Huerta defended the union’s work, even as she condemned the man who helped found it.

“The knowledge that he hurt young girls sickens me. My heart aches for everyone who suffered alone and in silence for years. There are no words strong enough to condemn those deplorable actions that he did. Cesar’s actions do not reflect the values of our community and our movement.”

But officials in Arizona, Texas and elsewhere are already canceling observance of Cesar Chavez Day on March 31, his birthday.

“Reports of the horrific and widely acknowledged sexual assault allegations against Cesar Chavez rightfully dismantle the myth of this progressive hero and undermine the narrative that elevated Chavez as a figure worthy of official state celebration,” posted Texas Gov. Greg Abbott, who ordered all state agencies to comply.

Abbott said his goal is to “remove Cesar Chavez Day from state law altogether,” which he plans to pursue in the upcoming legislative session.

If the allegations described by The New York Times are true, Chavez would be not only a serial rapist but also a pedophile.

Debra Rojas said Chavez touched her inappropriately when she was 12 and had sex with her when she was 15.

Ana Murguia said he abused her for years, starting when she was 13. She attempted suicide multiple times by age 15.

The Times investigation, which included more than 60 interviews, “found that Mr. Chavez also used many of the women who worked and volunteered in his movement for his own sexual gratification.”

Huerta and others said they stayed silent because they did not want to hurt the movement or feared they would not be believed, given Chavez’s fame, charisma and power within the union.

“Unfortunately, he used some of his great leadership to abuse women and children – it’s really awful,” Huerta said.

Now his supporters are backing away.

The UFW said Tuesday it would not celebrate his birthday at the end of this month, and California, the first state to commemorate it, is discussing whether to rename the holiday. The California Museum is removing Chavez exhibits, its first such removal.

Obama, who established a national monument at Chavez’s California home in 2012, has not commented on the allegations as of Thursday morning, the Associated Press reported. Neither has Joe Biden, who moved a bronze bust of the labor leader into the Oval Office when he took office in 2021.
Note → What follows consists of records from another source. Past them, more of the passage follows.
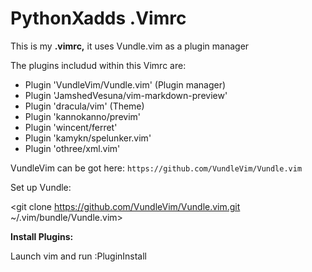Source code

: # __PythonXadds .Vimrc__


  This is my **.vimrc,** it uses Vundle.vim as a plugin manager

The plugins includud within this Vimrc are:

* Plugin 'VundleVim/Vundle.vim' (Plugin manager)
* Plugin 'JamshedVesuna/vim-markdown-preview'
* Plugin 'dracula/vim' (Theme)
* Plugin 'kannokanno/previm'
* Plugin 'wincent/ferret'
* Plugin 'kamykn/spelunker.vim'
* Plugin 'othree/xml.vim'

VundleVim can be got here: `https://github.com/VundleVim/Vundle.vim`

Set up Vundle:

<git clone https://github.com/VundleVim/Vundle.vim.git ~/.vim/bundle/Vundle.vim>

**Install Plugins:**

Launch vim and run :PluginInstall







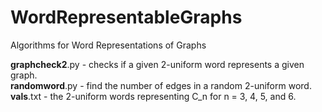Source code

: # WordRepresentableGraphs
Algorithms for Word Representations of Graphs  

**graphcheck2**.py - checks if a given 2-uniform word represents a given graph.  
**randomword**.py - find the number of edges in a random 2-uniform word.  
**vals**.txt - the 2-uniform words representing C_n for n = 3, 4, 5, and 6.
Another Democrat president, Bill Clinton, awarded Chavez the Presidential Medal of Freedom posthumously in 1994 and has not commented since the allegations were unveiled.

Latinos who once stood with him are turning away.

Mary Rose Wilcox, a former Phoenix city councilor who marched and fasted with Chavez along with her husband, plans to cover a mural honoring him at their restaurant.

“We love César Chavez,” she told the AP. “But we cannot honor him and we cannot even love him anymore.”